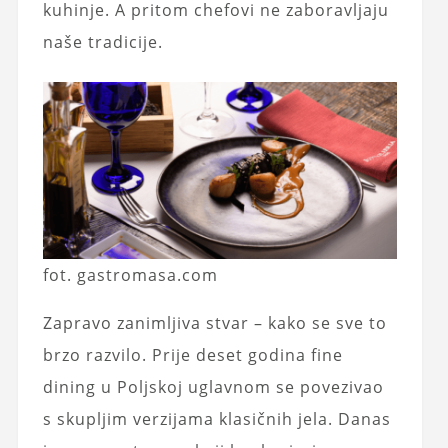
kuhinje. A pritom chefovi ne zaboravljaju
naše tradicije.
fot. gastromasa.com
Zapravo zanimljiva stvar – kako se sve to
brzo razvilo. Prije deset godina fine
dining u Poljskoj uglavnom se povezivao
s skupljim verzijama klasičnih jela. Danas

-.-.-

Could you transcribe the material above exactly, keeping every picture out?

● **Your response**
kuhinje. A pritom chefovi ne zaboravljaju
naše tradicije.
fot. gastromasa.com
Zapravo zanimljiva stvar – kako se sve to
brzo razvilo. Prije deset godina fine
dining u Poljskoj uglavnom se povezivao
s skupljim verzijama klasičnih jela. Danas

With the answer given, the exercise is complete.